→ Work required: I would like the records restated word for word, without the pictures.

→ Provided information:
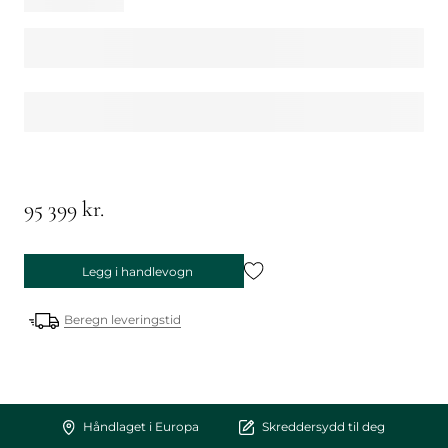
95 399 kr.
Legg i handlevogn
Beregn leveringstid
Håndlaget i Europa
Skreddersydd til deg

→ Written response:
95 399 kr.
Legg i handlevogn
Beregn leveringstid
Håndlaget i Europa
Skreddersydd til deg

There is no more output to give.